Each line below from the one containing "Proposé par" through the one containing "Оптом і в роздріб" is to be given again exactly, and no line outside that span.
*** Given entries Section Begins ***
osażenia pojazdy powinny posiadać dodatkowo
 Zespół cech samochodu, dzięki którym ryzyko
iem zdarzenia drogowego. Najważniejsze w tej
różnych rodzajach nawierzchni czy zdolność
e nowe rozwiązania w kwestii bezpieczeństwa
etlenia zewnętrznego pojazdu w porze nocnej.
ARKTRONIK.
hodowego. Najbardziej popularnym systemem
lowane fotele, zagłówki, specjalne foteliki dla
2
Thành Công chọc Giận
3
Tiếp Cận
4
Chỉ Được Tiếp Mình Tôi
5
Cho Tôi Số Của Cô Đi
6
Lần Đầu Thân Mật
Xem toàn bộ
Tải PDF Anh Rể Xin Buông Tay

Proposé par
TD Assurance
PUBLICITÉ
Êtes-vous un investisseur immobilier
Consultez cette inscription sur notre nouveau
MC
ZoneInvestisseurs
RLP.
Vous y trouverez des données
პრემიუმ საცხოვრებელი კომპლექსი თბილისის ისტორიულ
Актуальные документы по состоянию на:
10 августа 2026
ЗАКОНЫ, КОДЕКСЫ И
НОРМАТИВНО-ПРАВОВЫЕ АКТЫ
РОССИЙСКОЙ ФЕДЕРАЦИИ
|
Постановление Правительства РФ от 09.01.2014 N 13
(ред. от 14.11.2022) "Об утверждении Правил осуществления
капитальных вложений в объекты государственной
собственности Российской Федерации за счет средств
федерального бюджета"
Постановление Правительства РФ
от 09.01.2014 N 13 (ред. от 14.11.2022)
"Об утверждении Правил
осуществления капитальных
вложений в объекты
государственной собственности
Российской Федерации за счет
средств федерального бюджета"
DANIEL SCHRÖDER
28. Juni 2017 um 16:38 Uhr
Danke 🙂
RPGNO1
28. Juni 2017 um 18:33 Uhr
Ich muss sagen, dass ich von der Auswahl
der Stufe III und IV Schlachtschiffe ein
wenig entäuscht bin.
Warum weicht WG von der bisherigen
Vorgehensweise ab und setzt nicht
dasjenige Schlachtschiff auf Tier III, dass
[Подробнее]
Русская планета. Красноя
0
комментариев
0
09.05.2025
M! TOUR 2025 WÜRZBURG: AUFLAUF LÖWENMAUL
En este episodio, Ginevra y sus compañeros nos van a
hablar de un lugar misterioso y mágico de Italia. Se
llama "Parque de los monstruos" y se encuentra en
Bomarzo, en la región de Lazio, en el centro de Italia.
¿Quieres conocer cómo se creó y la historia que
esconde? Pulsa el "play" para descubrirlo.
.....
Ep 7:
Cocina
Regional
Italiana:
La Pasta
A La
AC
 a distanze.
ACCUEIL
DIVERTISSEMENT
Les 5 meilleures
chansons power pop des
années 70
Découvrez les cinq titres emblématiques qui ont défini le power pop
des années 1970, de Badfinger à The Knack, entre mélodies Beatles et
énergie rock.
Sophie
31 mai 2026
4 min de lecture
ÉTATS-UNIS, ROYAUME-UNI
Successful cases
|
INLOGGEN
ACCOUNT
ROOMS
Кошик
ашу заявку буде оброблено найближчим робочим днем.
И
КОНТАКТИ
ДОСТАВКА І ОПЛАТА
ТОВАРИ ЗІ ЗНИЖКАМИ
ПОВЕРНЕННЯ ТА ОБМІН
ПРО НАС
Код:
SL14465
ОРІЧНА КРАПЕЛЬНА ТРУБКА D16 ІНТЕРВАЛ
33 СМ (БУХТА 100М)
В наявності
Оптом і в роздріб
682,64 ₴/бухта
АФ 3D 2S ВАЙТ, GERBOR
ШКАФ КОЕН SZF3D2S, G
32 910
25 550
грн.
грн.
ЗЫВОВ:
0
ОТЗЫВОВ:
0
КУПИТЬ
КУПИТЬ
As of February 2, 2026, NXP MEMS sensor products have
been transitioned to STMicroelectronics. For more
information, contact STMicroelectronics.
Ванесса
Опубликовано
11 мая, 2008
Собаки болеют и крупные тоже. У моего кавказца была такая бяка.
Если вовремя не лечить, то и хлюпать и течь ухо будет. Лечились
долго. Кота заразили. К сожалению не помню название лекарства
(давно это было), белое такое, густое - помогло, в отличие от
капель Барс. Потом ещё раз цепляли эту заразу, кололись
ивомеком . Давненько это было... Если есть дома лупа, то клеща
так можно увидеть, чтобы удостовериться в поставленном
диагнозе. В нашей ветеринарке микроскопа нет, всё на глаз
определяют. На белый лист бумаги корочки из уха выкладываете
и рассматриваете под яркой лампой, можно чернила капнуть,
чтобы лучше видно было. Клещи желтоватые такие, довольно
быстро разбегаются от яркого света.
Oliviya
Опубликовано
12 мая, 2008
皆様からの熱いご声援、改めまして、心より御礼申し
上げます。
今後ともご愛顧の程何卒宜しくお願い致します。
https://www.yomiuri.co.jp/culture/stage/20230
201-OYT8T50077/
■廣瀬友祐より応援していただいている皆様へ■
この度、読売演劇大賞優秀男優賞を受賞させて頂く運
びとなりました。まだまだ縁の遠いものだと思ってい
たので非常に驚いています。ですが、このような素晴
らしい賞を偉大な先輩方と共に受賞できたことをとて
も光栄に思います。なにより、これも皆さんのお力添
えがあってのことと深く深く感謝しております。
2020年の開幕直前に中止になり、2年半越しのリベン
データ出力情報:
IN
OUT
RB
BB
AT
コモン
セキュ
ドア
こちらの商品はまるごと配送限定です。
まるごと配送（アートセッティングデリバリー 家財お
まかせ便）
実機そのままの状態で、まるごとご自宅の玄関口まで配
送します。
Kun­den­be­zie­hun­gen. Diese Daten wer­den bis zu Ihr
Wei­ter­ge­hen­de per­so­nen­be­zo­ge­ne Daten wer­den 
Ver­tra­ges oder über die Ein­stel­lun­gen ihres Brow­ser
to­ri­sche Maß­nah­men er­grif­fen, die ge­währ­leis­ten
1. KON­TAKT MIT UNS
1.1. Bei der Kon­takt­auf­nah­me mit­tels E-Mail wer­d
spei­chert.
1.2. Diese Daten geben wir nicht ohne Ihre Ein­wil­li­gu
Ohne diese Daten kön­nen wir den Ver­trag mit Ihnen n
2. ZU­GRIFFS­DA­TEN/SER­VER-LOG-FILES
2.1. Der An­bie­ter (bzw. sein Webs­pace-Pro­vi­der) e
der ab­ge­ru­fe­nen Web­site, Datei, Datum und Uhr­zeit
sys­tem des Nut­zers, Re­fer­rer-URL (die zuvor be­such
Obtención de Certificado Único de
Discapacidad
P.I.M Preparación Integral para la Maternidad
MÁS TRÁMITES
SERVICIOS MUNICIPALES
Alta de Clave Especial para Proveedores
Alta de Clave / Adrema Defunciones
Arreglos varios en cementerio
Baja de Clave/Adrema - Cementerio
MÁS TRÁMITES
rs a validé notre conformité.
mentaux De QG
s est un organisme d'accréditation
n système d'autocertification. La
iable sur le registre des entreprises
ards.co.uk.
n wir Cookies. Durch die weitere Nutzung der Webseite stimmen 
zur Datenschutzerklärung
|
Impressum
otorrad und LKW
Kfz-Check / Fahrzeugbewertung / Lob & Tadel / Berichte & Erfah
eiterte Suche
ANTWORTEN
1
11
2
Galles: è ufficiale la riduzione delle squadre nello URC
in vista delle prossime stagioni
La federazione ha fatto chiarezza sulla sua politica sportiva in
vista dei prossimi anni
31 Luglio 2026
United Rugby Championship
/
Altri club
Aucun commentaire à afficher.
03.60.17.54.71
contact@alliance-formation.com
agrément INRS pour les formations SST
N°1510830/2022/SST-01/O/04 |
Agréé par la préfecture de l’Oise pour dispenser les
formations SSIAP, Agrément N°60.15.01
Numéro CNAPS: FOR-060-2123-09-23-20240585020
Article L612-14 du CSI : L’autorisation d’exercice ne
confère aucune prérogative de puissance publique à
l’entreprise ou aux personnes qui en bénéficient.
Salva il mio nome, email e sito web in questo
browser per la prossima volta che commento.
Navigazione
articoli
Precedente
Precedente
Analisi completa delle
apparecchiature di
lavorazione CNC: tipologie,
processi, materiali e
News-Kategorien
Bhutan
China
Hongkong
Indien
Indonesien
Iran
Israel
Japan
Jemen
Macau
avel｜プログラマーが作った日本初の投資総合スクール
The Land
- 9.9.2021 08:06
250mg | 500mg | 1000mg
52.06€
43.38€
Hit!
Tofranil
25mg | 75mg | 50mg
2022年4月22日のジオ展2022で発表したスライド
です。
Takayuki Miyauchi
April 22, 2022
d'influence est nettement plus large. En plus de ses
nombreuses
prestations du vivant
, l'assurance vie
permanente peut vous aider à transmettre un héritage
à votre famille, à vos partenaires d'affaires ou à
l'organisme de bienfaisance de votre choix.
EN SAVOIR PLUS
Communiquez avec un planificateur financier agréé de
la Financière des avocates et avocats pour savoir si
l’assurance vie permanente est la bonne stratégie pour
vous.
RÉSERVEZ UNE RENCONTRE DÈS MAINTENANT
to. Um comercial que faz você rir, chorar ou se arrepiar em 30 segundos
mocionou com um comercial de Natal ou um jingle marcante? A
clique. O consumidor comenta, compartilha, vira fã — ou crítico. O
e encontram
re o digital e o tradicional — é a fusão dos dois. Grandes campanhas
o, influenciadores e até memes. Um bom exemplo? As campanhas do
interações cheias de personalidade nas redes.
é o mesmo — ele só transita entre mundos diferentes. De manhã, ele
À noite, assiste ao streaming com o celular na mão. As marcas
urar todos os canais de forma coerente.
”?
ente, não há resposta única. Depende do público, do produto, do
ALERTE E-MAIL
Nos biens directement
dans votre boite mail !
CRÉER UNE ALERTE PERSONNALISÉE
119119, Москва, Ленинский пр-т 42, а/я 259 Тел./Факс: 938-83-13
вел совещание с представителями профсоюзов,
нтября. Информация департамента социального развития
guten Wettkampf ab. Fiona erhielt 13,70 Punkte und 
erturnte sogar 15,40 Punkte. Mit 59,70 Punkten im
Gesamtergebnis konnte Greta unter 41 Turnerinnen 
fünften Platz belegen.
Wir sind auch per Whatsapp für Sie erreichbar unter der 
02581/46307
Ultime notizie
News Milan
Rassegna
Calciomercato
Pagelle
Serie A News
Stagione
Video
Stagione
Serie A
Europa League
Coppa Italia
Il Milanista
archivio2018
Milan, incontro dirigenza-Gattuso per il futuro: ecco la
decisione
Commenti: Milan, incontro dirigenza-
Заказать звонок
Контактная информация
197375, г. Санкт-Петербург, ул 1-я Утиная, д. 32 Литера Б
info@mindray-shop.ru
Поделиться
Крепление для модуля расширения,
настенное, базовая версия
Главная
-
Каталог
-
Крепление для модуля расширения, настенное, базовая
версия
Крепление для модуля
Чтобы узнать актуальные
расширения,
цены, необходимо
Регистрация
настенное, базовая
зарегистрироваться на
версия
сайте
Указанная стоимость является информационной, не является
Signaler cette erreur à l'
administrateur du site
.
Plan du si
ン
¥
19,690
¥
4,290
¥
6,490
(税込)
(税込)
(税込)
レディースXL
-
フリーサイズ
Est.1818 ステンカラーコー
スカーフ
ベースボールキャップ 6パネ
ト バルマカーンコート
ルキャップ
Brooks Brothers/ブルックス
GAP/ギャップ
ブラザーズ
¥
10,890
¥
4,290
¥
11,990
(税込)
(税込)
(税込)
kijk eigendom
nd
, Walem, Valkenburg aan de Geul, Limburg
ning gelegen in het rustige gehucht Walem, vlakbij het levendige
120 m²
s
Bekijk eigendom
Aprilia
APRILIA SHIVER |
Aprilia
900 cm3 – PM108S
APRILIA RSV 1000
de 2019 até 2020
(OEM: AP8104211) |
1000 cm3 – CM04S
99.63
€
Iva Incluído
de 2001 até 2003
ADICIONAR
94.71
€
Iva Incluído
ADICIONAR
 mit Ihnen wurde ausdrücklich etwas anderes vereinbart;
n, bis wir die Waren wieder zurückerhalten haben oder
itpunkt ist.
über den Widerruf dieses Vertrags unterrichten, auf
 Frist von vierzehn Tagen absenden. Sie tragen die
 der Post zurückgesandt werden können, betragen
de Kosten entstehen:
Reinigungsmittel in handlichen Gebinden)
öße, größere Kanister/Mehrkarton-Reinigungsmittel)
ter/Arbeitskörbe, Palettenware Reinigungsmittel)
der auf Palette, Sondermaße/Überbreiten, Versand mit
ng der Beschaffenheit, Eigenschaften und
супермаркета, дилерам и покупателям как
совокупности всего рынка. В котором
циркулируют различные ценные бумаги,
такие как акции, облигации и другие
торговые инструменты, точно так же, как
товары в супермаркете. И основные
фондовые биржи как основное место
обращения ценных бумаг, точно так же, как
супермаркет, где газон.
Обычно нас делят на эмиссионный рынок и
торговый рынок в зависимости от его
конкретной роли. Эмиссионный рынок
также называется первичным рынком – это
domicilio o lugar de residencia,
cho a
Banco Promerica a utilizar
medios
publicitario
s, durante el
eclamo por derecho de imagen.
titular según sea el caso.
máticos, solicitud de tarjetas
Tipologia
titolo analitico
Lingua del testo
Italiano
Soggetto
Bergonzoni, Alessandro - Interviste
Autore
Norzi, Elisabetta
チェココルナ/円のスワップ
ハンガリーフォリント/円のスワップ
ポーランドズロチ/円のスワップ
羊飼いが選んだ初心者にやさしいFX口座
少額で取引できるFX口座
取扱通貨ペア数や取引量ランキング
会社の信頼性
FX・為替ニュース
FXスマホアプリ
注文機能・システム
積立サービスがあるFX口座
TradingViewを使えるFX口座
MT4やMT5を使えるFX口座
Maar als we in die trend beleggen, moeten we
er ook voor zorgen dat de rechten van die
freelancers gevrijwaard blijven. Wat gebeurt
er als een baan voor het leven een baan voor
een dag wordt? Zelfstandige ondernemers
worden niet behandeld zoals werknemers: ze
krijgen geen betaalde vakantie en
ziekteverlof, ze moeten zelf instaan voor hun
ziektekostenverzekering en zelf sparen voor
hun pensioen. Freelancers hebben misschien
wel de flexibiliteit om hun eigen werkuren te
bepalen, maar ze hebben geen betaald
*** Given entries Section Ends ***
Result of the exercise
Proposé par
TD Assurance
PUBLICITÉ
Êtes-vous un investisseur immobilier
Consultez cette inscription sur notre nouveau
MC
ZoneInvestisseurs
RLP.
Vous y trouverez des données
პრემიუმ საცხოვრებელი კომპლექსი თბილისის ისტორიულ
Актуальные документы по состоянию на:
10 августа 2026
ЗАКОНЫ, КОДЕКСЫ И
НОРМАТИВНО-ПРАВОВЫЕ АКТЫ
РОССИЙСКОЙ ФЕДЕРАЦИИ
|
Постановление Правительства РФ от 09.01.2014 N 13
(ред. от 14.11.2022) "Об утверждении Правил осуществления
капитальных вложений в объекты государственной
собственности Российской Федерации за счет средств
федерального бюджета"
Постановление Правительства РФ
от 09.01.2014 N 13 (ред. от 14.11.2022)
"Об утверждении Правил
осуществления капитальных
вложений в объекты
государственной собственности
Российской Федерации за счет
средств федерального бюджета"
DANIEL SCHRÖDER
28. Juni 2017 um 16:38 Uhr
Danke 🙂
RPGNO1
28. Juni 2017 um 18:33 Uhr
Ich muss sagen, dass ich von der Auswahl
der Stufe III und IV Schlachtschiffe ein
wenig entäuscht bin.
Warum weicht WG von der bisherigen
Vorgehensweise ab und setzt nicht
dasjenige Schlachtschiff auf Tier III, dass
[Подробнее]
Русская планета. Красноя
0
комментариев
0
09.05.2025
M! TOUR 2025 WÜRZBURG: AUFLAUF LÖWENMAUL
En este episodio, Ginevra y sus compañeros nos van a
hablar de un lugar misterioso y mágico de Italia. Se
llama "Parque de los monstruos" y se encuentra en
Bomarzo, en la región de Lazio, en el centro de Italia.
¿Quieres conocer cómo se creó y la historia que
esconde? Pulsa el "play" para descubrirlo.
.....
Ep 7:
Cocina
Regional
Italiana:
La Pasta
A La
AC
 a distanze.
ACCUEIL
DIVERTISSEMENT
Les 5 meilleures
chansons power pop des
années 70
Découvrez les cinq titres emblématiques qui ont défini le power pop
des années 1970, de Badfinger à The Knack, entre mélodies Beatles et
énergie rock.
Sophie
31 mai 2026
4 min de lecture
ÉTATS-UNIS, ROYAUME-UNI
Successful cases
|
INLOGGEN
ACCOUNT
ROOMS
Кошик
ашу заявку буде оброблено найближчим робочим днем.
И
КОНТАКТИ
ДОСТАВКА І ОПЛАТА
ТОВАРИ ЗІ ЗНИЖКАМИ
ПОВЕРНЕННЯ ТА ОБМІН
ПРО НАС
Код:
SL14465
ОРІЧНА КРАПЕЛЬНА ТРУБКА D16 ІНТЕРВАЛ
33 СМ (БУХТА 100М)
В наявності
Оптом і в роздріб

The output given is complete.